Sure many of us can handle the loss of an hour or two or even three every now and then, but it becomes a problem when we become unable to pay back our sleep debt. Just one week of insufficient sleep can affect our health and feeling of well being. Too little sleep can increase your risk of heart disease, diabetes, stroke, depression and obesity, and it also makes you more susceptible to bacteria, viruses, and other pathogens because the immune system is weakened. Sleep is a key pillar to good health, on par with healthy eating and regular exercise.
But there is a simple solution: Go to bed earlier! If this isn't something you normally do, you'll need to plan ahead. First, consider that you may not be able to complete everything that you might like to complete in a day. If you've put too much on your plate, allow yourself to take some of it off until the next day. What must absolutely be done and what can wait? Be forgiving of yourself.
More Savvy Solutions for Better Sleep
If you're having trouble falling asleep, limit or avoid the stimulants, such as caffeine and nicotine. Caffeine produces a stress response, so if you're already experiencing stress, a cup of coffee will compound the effects on your body.
If you suffer from insomnia, Traditional Chinese Medicine herbs can be customized to address whatever imbalances---hormonal, neural, adrenal, and so on---that are causing your sleep issues. Natural remedies like chamomile, valerian root, passionflower, and lemon balm (a.k.a. Melissa officinalis---yes, my namesake can help lull you to sleep!) can be found in tea, capsule, tablet, and tincture format.
Acupuncture has also been shown to increase nighttime melatonin release. Melatonin is a hormone that we produce to help regulate our sleep-wake cycle, and it is stimulated by darkness, usually starting around 9 p.m. and peaking around between 2 and 4 a.m. We tend to produce less and less of it as we age, which is why so many older people have trouble sleeping.
Eating can also affect sleep. Eat dinner at least a few hours before bedtime and have only a light snack in the evening if you're hungry.

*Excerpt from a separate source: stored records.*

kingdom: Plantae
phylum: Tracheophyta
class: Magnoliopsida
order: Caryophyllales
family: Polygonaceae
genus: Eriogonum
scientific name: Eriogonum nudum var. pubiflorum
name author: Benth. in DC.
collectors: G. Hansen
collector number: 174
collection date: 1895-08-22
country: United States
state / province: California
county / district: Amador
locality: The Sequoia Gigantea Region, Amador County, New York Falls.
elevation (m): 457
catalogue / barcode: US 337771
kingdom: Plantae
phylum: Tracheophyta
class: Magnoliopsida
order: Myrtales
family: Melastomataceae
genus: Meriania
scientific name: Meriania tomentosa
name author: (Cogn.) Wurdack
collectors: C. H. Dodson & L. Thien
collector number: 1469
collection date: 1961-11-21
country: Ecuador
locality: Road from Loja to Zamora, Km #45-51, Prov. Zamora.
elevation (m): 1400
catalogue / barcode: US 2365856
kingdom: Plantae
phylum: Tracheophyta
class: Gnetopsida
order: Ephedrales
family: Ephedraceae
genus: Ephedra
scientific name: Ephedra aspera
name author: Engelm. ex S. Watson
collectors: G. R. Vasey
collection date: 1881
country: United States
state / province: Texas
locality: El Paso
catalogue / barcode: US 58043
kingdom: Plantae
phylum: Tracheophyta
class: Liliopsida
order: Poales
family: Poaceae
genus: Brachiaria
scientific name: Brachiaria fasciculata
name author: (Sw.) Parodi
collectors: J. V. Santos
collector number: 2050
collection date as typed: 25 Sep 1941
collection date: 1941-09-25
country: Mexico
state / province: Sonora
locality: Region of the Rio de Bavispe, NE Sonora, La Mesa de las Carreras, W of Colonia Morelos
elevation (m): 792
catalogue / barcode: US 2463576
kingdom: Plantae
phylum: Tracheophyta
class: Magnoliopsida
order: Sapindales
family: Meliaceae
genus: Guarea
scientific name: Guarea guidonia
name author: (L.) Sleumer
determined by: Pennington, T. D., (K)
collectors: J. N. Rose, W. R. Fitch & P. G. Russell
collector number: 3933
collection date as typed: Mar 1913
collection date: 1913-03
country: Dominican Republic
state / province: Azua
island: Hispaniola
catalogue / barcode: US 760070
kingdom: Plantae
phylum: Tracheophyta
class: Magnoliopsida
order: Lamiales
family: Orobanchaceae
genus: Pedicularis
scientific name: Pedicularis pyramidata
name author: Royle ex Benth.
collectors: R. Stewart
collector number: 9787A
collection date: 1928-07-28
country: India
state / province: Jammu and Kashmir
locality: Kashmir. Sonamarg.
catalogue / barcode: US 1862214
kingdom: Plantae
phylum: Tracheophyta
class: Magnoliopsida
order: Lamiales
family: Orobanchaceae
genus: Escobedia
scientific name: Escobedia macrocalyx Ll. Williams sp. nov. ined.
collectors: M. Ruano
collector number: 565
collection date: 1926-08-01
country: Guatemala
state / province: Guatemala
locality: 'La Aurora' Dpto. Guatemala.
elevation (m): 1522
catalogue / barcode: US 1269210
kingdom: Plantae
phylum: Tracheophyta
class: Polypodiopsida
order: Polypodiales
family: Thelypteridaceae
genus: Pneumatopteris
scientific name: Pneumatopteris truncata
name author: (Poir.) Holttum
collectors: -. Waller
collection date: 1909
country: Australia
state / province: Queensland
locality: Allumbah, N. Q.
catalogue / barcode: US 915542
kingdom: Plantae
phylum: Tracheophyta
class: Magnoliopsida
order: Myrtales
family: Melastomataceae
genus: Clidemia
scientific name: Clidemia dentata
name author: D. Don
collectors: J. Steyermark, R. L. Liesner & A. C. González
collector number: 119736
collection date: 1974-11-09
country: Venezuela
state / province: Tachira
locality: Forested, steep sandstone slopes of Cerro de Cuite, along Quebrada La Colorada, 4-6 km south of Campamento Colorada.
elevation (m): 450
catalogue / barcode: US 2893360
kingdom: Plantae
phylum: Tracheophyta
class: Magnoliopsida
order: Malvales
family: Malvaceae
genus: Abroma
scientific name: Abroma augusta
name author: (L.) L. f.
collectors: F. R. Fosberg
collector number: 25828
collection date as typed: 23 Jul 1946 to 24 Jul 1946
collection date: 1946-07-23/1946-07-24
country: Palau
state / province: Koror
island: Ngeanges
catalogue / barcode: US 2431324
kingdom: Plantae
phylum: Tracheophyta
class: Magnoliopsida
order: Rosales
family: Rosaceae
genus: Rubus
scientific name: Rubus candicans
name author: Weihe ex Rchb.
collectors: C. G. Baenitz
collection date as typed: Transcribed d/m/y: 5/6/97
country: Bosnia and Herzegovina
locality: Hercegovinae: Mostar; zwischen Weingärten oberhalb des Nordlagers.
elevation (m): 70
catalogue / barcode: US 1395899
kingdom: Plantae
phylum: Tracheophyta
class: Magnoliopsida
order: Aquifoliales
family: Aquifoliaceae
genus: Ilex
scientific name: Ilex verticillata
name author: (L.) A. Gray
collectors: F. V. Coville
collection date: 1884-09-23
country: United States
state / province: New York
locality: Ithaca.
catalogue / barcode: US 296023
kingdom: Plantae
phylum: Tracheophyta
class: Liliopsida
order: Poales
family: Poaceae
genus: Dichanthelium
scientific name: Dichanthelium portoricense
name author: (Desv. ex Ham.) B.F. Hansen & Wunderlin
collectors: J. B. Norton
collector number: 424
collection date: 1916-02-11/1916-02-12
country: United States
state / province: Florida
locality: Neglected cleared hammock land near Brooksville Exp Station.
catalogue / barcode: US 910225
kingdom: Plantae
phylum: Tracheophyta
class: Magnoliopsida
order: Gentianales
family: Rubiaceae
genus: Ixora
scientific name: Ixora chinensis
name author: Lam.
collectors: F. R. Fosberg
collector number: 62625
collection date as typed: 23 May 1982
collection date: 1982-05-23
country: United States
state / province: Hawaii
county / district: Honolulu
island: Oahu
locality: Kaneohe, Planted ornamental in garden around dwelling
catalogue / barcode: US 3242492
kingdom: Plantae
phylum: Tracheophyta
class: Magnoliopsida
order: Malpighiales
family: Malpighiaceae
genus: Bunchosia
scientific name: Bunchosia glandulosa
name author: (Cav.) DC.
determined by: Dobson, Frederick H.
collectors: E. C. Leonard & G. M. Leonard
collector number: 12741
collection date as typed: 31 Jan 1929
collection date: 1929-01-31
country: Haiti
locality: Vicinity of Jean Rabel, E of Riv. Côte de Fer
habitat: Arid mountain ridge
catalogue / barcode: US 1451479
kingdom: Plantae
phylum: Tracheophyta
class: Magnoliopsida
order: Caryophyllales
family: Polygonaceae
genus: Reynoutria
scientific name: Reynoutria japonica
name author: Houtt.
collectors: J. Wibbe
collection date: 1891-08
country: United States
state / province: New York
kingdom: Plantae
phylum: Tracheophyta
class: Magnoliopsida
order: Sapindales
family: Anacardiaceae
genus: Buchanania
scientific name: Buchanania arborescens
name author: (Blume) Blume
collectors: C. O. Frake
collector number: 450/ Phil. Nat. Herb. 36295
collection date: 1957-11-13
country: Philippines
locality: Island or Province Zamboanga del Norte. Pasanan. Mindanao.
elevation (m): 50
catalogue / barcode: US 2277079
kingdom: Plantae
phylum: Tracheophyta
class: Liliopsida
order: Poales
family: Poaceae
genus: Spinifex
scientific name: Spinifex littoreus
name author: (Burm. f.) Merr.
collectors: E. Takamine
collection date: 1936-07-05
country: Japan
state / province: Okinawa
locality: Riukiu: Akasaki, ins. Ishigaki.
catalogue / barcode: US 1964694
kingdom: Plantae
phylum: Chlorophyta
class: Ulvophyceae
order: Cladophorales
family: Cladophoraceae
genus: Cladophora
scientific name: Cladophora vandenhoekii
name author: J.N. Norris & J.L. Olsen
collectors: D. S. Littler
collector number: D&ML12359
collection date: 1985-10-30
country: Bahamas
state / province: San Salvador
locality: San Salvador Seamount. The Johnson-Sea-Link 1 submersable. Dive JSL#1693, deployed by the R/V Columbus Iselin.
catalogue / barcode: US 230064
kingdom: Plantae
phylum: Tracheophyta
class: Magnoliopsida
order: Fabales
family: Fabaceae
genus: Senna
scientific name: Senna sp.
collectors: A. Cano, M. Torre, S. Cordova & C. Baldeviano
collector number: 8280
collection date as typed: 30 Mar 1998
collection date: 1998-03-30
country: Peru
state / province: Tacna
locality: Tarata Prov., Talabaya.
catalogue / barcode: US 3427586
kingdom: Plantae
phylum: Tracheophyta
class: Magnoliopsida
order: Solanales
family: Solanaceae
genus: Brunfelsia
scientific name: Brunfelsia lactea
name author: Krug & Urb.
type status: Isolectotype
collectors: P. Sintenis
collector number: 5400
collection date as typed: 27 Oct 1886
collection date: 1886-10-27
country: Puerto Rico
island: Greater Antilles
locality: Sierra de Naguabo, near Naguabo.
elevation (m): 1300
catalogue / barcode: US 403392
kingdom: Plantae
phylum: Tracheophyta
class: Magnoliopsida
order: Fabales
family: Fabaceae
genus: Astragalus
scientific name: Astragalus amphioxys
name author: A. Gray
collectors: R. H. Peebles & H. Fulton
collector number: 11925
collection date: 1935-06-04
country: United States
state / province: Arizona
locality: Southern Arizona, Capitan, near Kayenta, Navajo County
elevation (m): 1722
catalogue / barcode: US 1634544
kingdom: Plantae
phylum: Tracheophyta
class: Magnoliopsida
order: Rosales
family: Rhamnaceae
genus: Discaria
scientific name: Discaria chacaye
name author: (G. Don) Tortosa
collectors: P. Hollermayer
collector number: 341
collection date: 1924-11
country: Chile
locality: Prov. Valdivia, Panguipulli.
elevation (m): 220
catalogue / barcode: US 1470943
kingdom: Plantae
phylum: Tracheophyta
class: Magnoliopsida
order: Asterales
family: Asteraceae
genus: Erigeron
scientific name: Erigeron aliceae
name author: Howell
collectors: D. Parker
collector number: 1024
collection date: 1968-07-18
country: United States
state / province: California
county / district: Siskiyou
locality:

Last, but certainly not least, set the stage for sleep. Create a routine to help you relax before you get into bed. A warm bath, reading, or deep breathing exercises may help. You might also try meditating. If you're like me and find meditating a challenge, try a short recorded, guided visualization meditation. I use Take Ten (as in 10 minutes) Calm, Optimal Health, or Quick Getaways CDs to help me settle my overactive mind and get my inner night owl to roost.